Enabling Clinical Technologies for Hyperpolarized 129Xenon Magnetic Resonance Imaging and Spectroscopy

Hyperpolarization is a technique that can increase nuclear spin polarization with the corresponding gains in nuclear magnetic resonance (NMR) signals by 4–8 orders of magnitude. When this process is applied to biologically relevant samples, the hyperpolarized molecules can be used as exogenous magnetic resonance imaging (MRI) contrast agents. A technique called spin‐exchange optical pumping (SEOP) can be applied to hyperpolarize noble gases such as 129Xe. Techniques based on hyperpolarized 129Xe are poised to revolutionize clinical lung imaging, offering a non‐ionizing, high‐contrast alternative to computed tomography (CT) imaging and conventional proton MRI. Moreover, CT and conventional proton MRI report on lung tissue structure but provide little functional information. On the other hand, when a subject breathes hyperpolarized 129Xe gas, functional lung images reporting on lung ventilation, perfusion and diffusion with 3D readout can be obtained in seconds. In this Review, the physics of SEOP is discussed and the different production modalities are explained in the context of their clinical application. We also briefly compare SEOP to other hyperpolarization methods and conclude this paper with the outlook for biomedical applications of hyperpolarized 129Xe to lung imaging and beyond.
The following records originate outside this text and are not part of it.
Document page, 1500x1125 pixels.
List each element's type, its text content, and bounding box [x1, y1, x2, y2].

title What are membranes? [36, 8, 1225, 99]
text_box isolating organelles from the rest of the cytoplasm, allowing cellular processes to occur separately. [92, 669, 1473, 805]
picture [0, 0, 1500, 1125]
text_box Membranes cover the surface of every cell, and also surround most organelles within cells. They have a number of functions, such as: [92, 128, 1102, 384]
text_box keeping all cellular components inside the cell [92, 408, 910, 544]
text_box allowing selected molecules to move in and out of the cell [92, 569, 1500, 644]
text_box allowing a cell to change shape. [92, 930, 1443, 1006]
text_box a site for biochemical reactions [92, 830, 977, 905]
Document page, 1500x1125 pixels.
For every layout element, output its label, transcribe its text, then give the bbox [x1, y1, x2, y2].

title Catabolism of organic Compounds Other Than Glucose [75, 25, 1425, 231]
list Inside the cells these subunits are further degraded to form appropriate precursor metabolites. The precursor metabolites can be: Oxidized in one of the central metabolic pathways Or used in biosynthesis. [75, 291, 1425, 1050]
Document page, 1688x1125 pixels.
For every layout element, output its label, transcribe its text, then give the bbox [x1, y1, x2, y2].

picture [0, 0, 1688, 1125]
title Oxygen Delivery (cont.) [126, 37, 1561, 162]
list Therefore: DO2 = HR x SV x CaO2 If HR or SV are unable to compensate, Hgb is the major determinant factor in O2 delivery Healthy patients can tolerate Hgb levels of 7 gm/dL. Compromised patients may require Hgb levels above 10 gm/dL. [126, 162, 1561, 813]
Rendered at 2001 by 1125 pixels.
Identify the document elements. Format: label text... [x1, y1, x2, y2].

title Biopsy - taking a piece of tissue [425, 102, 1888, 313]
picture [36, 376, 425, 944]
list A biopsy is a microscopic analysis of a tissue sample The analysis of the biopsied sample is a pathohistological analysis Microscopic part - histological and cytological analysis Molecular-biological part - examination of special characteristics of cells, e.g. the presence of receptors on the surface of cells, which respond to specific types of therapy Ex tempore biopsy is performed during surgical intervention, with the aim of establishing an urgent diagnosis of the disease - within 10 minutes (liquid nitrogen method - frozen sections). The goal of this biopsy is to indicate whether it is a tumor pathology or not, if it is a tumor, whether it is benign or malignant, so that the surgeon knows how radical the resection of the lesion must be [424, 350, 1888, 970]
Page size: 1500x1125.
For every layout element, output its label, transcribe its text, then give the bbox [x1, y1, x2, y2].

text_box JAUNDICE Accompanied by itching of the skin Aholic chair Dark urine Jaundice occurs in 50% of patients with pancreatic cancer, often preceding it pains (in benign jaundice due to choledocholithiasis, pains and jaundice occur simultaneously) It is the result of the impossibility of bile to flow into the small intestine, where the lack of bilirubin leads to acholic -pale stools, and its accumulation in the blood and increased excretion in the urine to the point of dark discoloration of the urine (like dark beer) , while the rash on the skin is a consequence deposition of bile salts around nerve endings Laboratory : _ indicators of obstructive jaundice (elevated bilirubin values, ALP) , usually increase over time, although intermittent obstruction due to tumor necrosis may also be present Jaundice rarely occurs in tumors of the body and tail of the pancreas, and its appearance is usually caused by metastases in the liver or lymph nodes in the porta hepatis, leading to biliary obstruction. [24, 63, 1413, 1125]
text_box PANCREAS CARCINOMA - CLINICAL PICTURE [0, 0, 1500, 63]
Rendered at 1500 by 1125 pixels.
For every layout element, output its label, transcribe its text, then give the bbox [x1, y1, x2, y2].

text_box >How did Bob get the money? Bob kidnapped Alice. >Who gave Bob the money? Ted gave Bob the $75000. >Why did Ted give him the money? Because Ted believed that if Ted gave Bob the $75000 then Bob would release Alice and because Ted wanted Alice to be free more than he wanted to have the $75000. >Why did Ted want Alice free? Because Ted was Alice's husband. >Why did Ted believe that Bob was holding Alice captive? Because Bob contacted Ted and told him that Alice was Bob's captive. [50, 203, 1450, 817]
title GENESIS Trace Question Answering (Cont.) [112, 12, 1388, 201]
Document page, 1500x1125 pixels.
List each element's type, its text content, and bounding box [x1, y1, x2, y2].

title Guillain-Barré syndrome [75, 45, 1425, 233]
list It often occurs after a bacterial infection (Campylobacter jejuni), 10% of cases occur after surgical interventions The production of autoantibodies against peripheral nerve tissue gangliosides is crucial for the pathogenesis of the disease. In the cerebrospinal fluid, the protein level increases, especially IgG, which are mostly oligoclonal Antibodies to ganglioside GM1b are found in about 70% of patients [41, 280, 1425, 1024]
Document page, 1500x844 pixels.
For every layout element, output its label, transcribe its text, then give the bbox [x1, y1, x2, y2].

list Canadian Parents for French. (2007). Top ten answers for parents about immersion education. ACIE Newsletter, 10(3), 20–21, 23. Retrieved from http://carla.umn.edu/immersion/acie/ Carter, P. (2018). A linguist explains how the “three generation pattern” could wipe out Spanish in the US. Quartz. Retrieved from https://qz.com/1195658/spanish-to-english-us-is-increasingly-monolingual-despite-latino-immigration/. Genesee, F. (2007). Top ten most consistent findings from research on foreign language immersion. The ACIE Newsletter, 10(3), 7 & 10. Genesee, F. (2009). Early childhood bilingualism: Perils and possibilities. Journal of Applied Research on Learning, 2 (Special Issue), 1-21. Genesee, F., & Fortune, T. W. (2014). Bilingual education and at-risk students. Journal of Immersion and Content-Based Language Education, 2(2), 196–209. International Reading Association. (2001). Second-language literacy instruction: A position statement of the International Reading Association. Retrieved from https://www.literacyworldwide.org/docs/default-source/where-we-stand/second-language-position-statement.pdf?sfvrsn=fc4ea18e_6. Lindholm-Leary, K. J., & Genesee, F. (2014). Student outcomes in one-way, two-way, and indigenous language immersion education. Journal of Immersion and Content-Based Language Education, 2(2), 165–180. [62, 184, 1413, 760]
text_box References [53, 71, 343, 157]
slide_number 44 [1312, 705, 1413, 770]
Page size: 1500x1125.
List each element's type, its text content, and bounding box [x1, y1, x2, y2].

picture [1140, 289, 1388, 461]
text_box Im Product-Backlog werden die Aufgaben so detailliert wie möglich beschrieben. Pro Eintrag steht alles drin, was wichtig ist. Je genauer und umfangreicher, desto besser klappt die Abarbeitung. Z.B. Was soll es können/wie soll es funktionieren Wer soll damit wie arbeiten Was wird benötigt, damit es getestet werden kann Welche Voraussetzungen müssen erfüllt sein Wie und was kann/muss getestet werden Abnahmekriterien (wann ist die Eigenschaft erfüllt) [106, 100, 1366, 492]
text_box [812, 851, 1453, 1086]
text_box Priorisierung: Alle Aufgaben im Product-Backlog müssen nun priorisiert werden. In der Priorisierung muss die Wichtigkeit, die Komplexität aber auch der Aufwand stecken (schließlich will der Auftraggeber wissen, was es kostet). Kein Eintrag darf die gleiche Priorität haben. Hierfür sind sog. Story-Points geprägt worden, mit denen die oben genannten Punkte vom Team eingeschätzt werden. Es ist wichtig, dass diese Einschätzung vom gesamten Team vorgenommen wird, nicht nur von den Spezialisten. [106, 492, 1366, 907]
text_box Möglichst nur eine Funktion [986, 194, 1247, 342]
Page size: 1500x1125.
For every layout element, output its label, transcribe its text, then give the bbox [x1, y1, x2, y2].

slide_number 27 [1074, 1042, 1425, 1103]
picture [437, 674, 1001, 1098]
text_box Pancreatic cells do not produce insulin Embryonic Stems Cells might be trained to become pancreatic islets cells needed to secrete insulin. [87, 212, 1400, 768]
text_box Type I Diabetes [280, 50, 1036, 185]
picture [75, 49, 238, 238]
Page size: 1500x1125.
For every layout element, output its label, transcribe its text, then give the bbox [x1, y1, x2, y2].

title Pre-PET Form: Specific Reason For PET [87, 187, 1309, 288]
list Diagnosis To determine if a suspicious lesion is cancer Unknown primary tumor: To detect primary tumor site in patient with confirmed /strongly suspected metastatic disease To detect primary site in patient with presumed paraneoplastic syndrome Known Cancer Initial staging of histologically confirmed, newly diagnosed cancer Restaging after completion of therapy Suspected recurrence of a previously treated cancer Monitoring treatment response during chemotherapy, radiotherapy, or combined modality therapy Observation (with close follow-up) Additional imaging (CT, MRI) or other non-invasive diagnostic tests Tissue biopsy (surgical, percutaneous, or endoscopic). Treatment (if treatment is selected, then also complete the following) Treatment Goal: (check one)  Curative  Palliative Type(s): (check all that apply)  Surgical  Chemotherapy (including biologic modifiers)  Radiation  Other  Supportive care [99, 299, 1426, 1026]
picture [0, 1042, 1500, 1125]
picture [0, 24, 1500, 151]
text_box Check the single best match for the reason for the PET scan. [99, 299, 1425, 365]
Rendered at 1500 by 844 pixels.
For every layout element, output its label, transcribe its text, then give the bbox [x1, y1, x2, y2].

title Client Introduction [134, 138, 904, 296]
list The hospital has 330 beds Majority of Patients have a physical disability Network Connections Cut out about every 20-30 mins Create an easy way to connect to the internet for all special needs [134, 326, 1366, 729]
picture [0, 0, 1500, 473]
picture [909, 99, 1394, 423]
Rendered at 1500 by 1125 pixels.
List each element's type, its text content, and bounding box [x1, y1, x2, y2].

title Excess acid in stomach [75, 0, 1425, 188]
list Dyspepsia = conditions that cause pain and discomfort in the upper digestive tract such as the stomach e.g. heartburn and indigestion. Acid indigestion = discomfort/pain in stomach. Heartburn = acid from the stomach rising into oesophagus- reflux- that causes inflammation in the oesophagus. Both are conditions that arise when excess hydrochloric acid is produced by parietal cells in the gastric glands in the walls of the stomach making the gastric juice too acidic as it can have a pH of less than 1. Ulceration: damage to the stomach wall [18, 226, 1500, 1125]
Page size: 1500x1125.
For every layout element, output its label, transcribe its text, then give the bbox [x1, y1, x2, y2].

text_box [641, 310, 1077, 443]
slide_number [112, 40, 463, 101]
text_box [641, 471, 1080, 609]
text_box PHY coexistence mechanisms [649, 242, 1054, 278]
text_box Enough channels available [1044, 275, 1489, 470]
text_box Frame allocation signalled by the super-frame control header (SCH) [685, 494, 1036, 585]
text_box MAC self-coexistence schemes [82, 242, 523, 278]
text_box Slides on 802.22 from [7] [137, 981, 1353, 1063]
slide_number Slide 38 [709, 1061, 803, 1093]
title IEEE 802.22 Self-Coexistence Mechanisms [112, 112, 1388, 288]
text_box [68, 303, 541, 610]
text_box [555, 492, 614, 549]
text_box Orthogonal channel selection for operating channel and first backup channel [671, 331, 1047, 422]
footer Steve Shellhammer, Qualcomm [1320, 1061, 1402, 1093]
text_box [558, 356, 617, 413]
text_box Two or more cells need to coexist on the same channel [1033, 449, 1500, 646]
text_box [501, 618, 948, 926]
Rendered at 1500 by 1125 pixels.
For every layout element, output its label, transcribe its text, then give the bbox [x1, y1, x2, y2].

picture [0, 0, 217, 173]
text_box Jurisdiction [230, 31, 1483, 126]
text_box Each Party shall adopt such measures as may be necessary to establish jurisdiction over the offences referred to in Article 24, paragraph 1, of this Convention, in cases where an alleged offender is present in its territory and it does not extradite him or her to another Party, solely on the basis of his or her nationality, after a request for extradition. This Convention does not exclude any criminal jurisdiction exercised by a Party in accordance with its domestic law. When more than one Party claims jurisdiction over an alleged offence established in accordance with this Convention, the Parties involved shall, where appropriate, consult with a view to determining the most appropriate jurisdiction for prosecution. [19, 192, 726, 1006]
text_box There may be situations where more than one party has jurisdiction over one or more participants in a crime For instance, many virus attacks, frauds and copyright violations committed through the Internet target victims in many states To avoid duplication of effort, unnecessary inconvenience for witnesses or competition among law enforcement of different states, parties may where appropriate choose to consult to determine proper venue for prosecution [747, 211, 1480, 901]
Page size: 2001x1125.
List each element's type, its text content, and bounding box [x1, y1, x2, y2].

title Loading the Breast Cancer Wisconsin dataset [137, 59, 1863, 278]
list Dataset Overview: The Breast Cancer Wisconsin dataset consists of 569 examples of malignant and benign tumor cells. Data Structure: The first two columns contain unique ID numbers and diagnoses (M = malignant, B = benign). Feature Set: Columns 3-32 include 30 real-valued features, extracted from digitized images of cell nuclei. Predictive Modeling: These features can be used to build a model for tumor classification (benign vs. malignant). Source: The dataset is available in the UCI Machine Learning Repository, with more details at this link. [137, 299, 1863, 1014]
The use of hyperpolarized 129Xe has the potential to revolutionize clinical imaging, offering a non‐ionizing contrast of organ function complementary to that of CT imaging and conventional MRI. In this Review, the physics of spin‐exchange optical pumping (SEOP) is discussed, production modalities of hyperpolarized 129Xe are explained, and biomedical applications to lung imaging and beyond are described.